Influenced by Charles Dickens, Roald Dahl, Italo Calvino, and Gabriel García Márquez, The Oracle of Stamboul is set in 1877 and follows the tale of a young prodigy named Eleonora Cohen. It was lauded by Amazon as marvelously evocative, magical historical novel that will transport readers to another time and place—romantic, exotic, yet remarkably similar to our own.”
Lukas was born and raised in Berkeley, California and recently moved back into the area. In his spare time, he enjoys cooking, running, reading, hanging out with friends, and going to estate sales.
Q: What authors were particularly influential to you in writing The Oracle of Stamboul?
A: Among many others, The Oracle of Stamboul is influenced by Charles Dickens, Roald Dahl, Italo Calvino, and Gabriel García Márquez. During the year I started writing the book I had a lot of free time. In the period of a few months I read most of Vladimir Nabokov, John Steinbeck, James Baldwin, and Flannery O’Connor.

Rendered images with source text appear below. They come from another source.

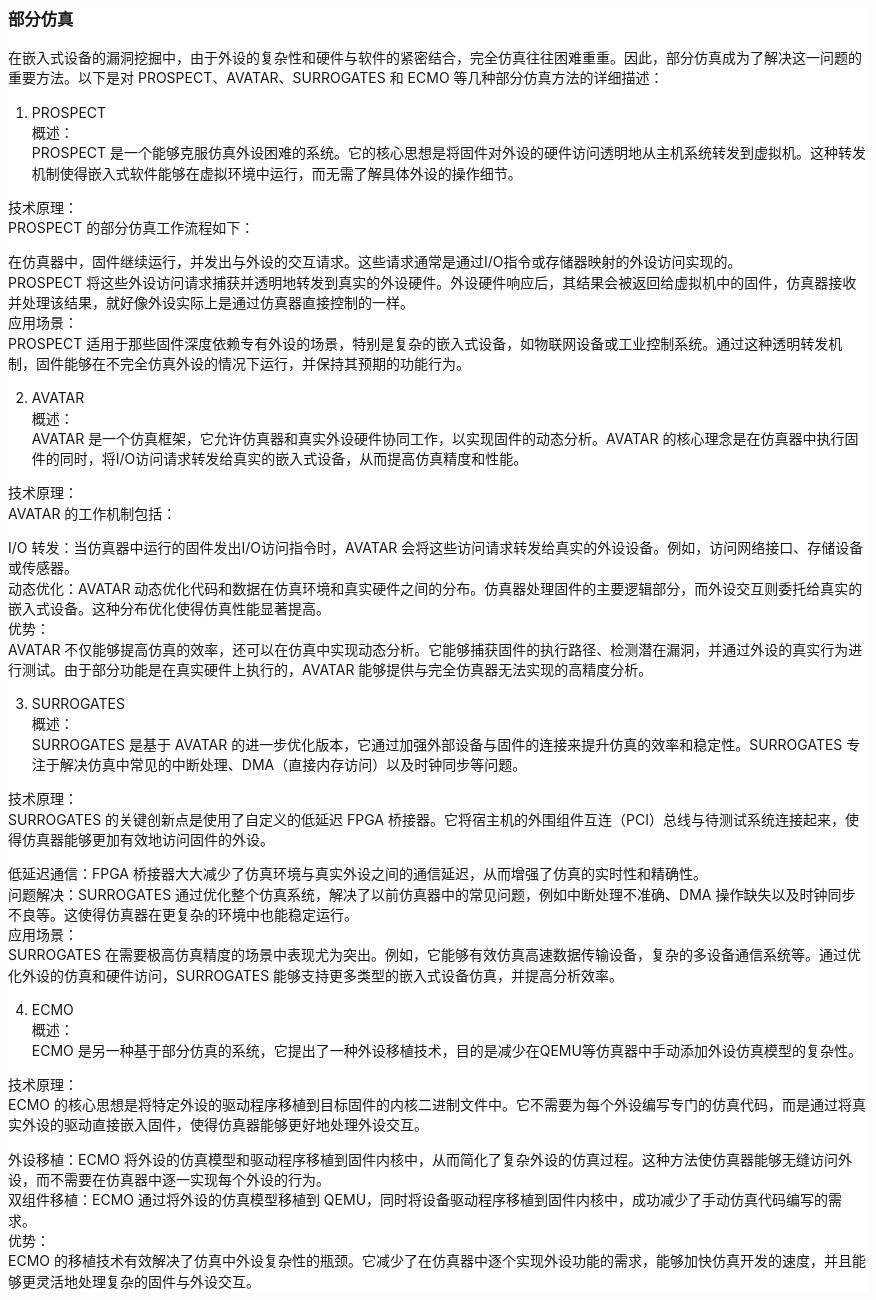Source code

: ### 部分仿真
在嵌入式设备的漏洞挖掘中，由于外设的复杂性和硬件与软件的紧密结合，完全仿真往往困难重重。因此，部分仿真成为了解决这一问题的重要方法。以下是对 PROSPECT、AVATAR、SURROGATES 和 ECMO 等几种部分仿真方法的详细描述：

1. PROSPECT  
概述：  
PROSPECT 是一个能够克服仿真外设困难的系统。它的核心思想是将固件对外设的硬件访问透明地从主机系统转发到虚拟机。这种转发机制使得嵌入式软件能够在虚拟环境中运行，而无需了解具体外设的操作细节。

技术原理：  
PROSPECT 的部分仿真工作流程如下：

在仿真器中，固件继续运行，并发出与外设的交互请求。这些请求通常是通过I/O指令或存储器映射的外设访问实现的。  
PROSPECT 将这些外设访问请求捕获并透明地转发到真实的外设硬件。外设硬件响应后，其结果会被返回给虚拟机中的固件，仿真器接收并处理该结果，就好像外设实际上是通过仿真器直接控制的一样。  
应用场景：  
PROSPECT 适用于那些固件深度依赖专有外设的场景，特别是复杂的嵌入式设备，如物联网设备或工业控制系统。通过这种透明转发机制，固件能够在不完全仿真外设的情况下运行，并保持其预期的功能行为。

2. AVATAR  
概述：  
AVATAR 是一个仿真框架，它允许仿真器和真实外设硬件协同工作，以实现固件的动态分析。AVATAR 的核心理念是在仿真器中执行固件的同时，将I/O访问请求转发给真实的嵌入式设备，从而提高仿真精度和性能。

技术原理：  
AVATAR 的工作机制包括：

I/O 转发：当仿真器中运行的固件发出I/O访问指令时，AVATAR 会将这些访问请求转发给真实的外设设备。例如，访问网络接口、存储设备或传感器。  
动态优化：AVATAR 动态优化代码和数据在仿真环境和真实硬件之间的分布。仿真器处理固件的主要逻辑部分，而外设交互则委托给真实的嵌入式设备。这种分布优化使得仿真性能显著提高。  
优势：  
AVATAR 不仅能够提高仿真的效率，还可以在仿真中实现动态分析。它能够捕获固件的执行路径、检测潜在漏洞，并通过外设的真实行为进行测试。由于部分功能是在真实硬件上执行的，AVATAR 能够提供与完全仿真器无法实现的高精度分析。

3. SURROGATES  
概述：  
SURROGATES 是基于 AVATAR 的进一步优化版本，它通过加强外部设备与固件的连接来提升仿真的效率和稳定性。SURROGATES 专注于解决仿真中常见的中断处理、DMA（直接内存访问）以及时钟同步等问题。

技术原理：  
SURROGATES 的关键创新点是使用了自定义的低延迟 FPGA 桥接器。它将宿主机的外围组件互连（PCI）总线与待测试系统连接起来，使得仿真器能够更加有效地访问固件的外设。

低延迟通信：FPGA 桥接器大大减少了仿真环境与真实外设之间的通信延迟，从而增强了仿真的实时性和精确性。  
问题解决：SURROGATES 通过优化整个仿真系统，解决了以前仿真器中的常见问题，例如中断处理不准确、DMA 操作缺失以及时钟同步不良等。这使得仿真器在更复杂的环境中也能稳定运行。  
应用场景：  
SURROGATES 在需要极高仿真精度的场景中表现尤为突出。例如，它能够有效仿真高速数据传输设备，复杂的多设备通信系统等。通过优化外设的仿真和硬件访问，SURROGATES 能够支持更多类型的嵌入式设备仿真，并提高分析效率。

4. ECMO  
概述：  
ECMO 是另一种基于部分仿真的系统，它提出了一种外设移植技术，目的是减少在QEMU等仿真器中手动添加外设仿真模型的复杂性。

技术原理：  
ECMO 的核心思想是将特定外设的驱动程序移植到目标固件的内核二进制文件中。它不需要为每个外设编写专门的仿真代码，而是通过将真实外设的驱动直接嵌入固件，使得仿真器能够更好地处理外设交互。

外设移植：ECMO 将外设的仿真模型和驱动程序移植到固件内核中，从而简化了复杂外设的仿真过程。这种方法使仿真器能够无缝访问外设，而不需要在仿真器中逐一实现每个外设的行为。  
双组件移植：ECMO 通过将外设的仿真模型移植到 QEMU，同时将设备驱动程序移植到固件内核中，成功减少了手动仿真代码编写的需求。  
优势：  
ECMO 的移植技术有效解决了仿真中外设复杂性的瓶颈。它减少了在仿真器中逐个实现外设功能的需求，能够加快仿真开发的速度，并且能够更灵活地处理复杂的固件与外设交互。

I was most taken, however, by those whose work falls into the subgenre I like to call historical fabulism—José Saramago, Günter Grass, and Salman Rushdie—storytellers of the old school who add a pinch of magic to the stew of history. I was particularly moved by Saramago’s novel The History of the Siege of Lisbon, in which a bored proofreader literally rewrites the history of Lisbon, and by Grass’s The Tin Drum, in which a clairvoyant young German boy named Oskar Matzerath disrupts the traditional narrative of World War II by beating on a tin drum. How wonderful, this idea that a single act, a single person, might change the course of history. And there is something about the voice of those writers—Grass, Calvino, Saramago—a certain wise detachment, that is almost entirely absent from American literature. The only writer I can think of with a similar voice is William Maxwell.
Q: Aside from writing, what are your other passions?
A: I like to cook. I like going for runs. I like reading. I like going to estate sales. And I like hanging out with my friends. Nothing too special.
Q: What was your favorite class or teacher as an undergraduate, and why?
A: I have three favorite classes from my undergraduate days: “Post-Colonial Faulkner,” because it expanded my conceptions of literature and disassembled everything I thought I knew about borders; “Japanese Buddhism in Historical Perspective,” because it was totally unlike anything else I took in college, but still totally amazing; and “Dissolution of the Ottoman Empire,” because it got me thinking about the end of the Ottoman Empire and really helped my research of The Oracle of Stamboul.
Q: Where is home for you?
A: I was born and raised in Berkeley, California. And, after a decade or so of wandering around, recently moved back to the area. I currently live less than a mile from the hospital where I was born.
Q: Your bio online says you teach third and fourth graders—what drew you to teaching? What do you enjoy most about it, and what do you find most challenging?
A: Teaching has always been an inspiration for me, and teaching children is especially inspiring. They are such natural writers, with amazingly fertile imaginations and an almost innate sense of plot. When I first started teaching writing to children—through an afterschool program called Take My Word For It!—I was going through a bit of a quarter life crisis. And my students’ wide-eyed enthusiasm helped me to regain my sense of wonder and possibility in the world. I also love that children don’t second guess their own ideas. Last year I had students writing novels about ghost dog tooth fairies and moldy pickles trying to escape the refrigerator. And they all worked! The only challenging part is getting them to sit down and write.